東京六大学野球最終週第2日 早大6―3慶大

(10月28日 神宮)
 早慶戦2回戦が行われ、早大が慶大を6―3で下して連勝した。中日からドラフト4位で指名された早大の杉山翔大(しょうた)内野手(4年)は2打数無安打で負傷交代したものの、打率・389、15打点、2本塁打で戦後13人目の3冠王を獲得した。同じく中日から1位指名された慶大・福谷浩司投手(4年)は4番手で登板。5回を4安打2失点(自責2)で最優秀防御率のタイトルを逃した。

 大きな勲章を手に入れた杉山の表情は充実感に満ちあふれていた。

 「大学で4年間試合に出させてもらって、ここまでやってこられて成長したなと思う。大きな財産です」

 1回戦を終えた時点で既に3部門で全てトップ。
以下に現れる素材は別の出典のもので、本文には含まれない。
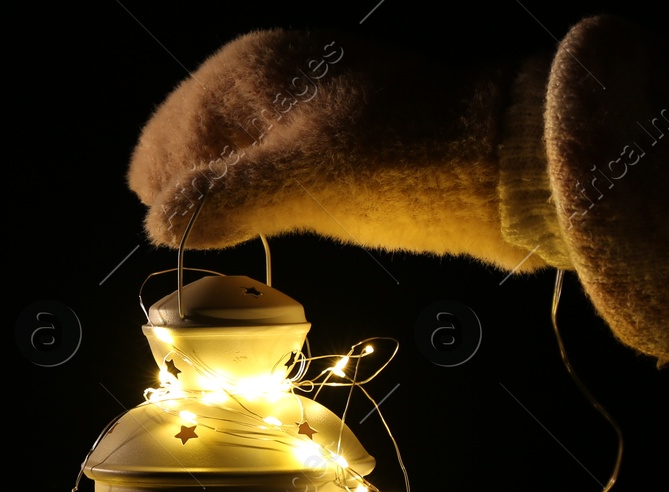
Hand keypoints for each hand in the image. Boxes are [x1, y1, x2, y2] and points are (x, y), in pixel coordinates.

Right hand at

試合を欠場しても3冠王は確定していた。だが、岡村猛監督は「そういう話はしなかった」と名門の主砲として変わらず「4番・一塁」で先発させた。1打席目で右飛に倒れ、迎えた3回。三ゴロで一塁へ全力疾走した際にシーズン途中から張りがあった右太腿裏に強い痛みが出た。ベンチ裏で治療を受けて一度は守備に就いたが、ベンチから飛びだしてきた岡村監督に促されるように途中交代。結果的に2打数無安打で法大・多木の・381を8厘上回った。
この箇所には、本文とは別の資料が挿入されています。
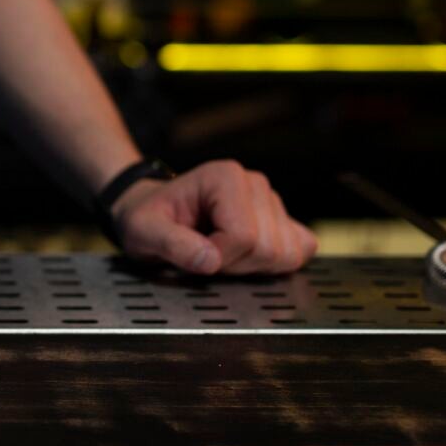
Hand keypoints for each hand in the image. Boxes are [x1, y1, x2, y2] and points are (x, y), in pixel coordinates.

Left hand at [111, 160, 317, 275]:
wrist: (155, 213)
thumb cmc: (150, 217)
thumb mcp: (145, 231)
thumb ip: (173, 244)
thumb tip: (210, 260)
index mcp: (225, 178)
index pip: (244, 236)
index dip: (218, 257)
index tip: (194, 252)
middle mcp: (254, 184)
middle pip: (269, 248)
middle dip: (235, 265)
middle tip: (205, 254)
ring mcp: (272, 202)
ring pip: (286, 254)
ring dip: (251, 266)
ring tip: (221, 253)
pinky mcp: (282, 219)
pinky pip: (301, 250)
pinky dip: (274, 265)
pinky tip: (244, 257)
 中日でチームメートとなる慶大・福谷との最後の対戦もかなわず「最後まで出て結果を出して(3冠王を)獲りたかった」と悔やんだ。そしてプロでの活躍を誓った。「歴代の3冠王の方は(プロでも)活躍されている方が多い。これからそういう選手になりたい」。中日では福谷とともに即戦力ルーキーとして大暴れする。